During talks with Israeli and Palestinian leaders earlier this week, US Secretary of State Antony Blinken urged both sides to prevent further bloodshed.
He expressed sorrow for "innocent" Palestinians killed in months of spiralling violence in the Israeli-occupied West Bank, warning that the Palestinian people faced "a shrinking horizon of hope".
- Escalating violence -
The US top diplomat's visit came after a deadly upsurge in violence in the West Bank last week.
A Palestinian shot dead seven people outside a synagogue in an Israeli settler neighbourhood of annexed east Jerusalem on Friday, a day after the deadliest army raid in years in the West Bank killed 10 Palestinians.
The synagogue attack on the Jewish Sabbath was the deadliest targeting Israeli civilians in more than a decade and was celebrated by many Palestinians in Gaza and across the West Bank.
Israel said its deadly raid on Jenin refugee camp targeted Islamic Jihad militants. An 11th Palestinian was killed elsewhere in the West Bank that day.
This year the conflict has killed 35 Palestinians -- including attackers, militants and civilians -- as well as the six Israeli civilians, including a child, and one Ukrainian, killed on Friday.
Last year was the deadliest year in the West Bank since the United Nations started tracking fatalities in the territory in 2005.
Some 235 people died in the Israeli-Palestinian conflict last year, with nearly 90 percent of the deaths on the Palestinian side, according to AFP figures.
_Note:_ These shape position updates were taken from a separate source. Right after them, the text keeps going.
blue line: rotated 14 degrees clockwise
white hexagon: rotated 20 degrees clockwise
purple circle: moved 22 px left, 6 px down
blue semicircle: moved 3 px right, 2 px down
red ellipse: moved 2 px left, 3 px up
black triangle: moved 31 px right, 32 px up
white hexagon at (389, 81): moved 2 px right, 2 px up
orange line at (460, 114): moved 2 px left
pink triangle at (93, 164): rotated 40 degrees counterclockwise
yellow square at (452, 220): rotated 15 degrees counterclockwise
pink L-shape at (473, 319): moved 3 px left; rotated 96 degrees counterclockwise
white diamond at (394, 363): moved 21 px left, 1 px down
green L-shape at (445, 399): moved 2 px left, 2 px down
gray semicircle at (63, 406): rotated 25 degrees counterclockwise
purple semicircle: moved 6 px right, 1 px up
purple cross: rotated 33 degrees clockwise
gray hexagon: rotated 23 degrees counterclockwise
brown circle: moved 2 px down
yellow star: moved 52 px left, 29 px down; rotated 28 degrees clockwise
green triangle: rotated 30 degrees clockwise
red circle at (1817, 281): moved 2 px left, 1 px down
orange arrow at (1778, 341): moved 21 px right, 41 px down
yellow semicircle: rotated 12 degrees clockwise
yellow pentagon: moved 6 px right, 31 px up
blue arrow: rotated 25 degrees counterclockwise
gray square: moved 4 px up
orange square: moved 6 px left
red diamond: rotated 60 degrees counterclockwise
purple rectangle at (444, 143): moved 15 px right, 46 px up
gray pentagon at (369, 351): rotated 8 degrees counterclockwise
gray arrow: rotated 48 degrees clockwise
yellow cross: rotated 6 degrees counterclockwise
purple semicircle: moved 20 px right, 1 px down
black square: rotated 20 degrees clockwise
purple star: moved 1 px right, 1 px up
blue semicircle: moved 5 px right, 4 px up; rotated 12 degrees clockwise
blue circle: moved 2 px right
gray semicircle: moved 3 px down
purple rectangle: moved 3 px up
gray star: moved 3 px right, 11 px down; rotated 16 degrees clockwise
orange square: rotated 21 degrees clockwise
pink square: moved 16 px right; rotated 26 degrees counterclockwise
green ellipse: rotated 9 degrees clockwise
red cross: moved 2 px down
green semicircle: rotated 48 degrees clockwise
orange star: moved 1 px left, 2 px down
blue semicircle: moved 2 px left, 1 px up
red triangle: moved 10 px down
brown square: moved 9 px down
The Palestinian governor of Jericho on Wednesday accused Israel of putting the town under "siege" after a Saturday shooting at a restaurant, which had no casualties.
Jericho's ancient ruins have been a major tourism draw in the past.
"This is the fifth day of the siege on Jericho," governor Jihad Abu al-Assal told AFP.
Israel's army told AFP it had boosted its forces in the area and "inspections were increased at the city's entrances and exits".
An AFP correspondent said cars were backed up at entrances to the city, with checks to get in and out of the city often taking hours.
Islamic Jihad said it would send a delegation led by the militant group's leader Ziad al-Nakhala to Cairo on Thursday at Egypt's invitation.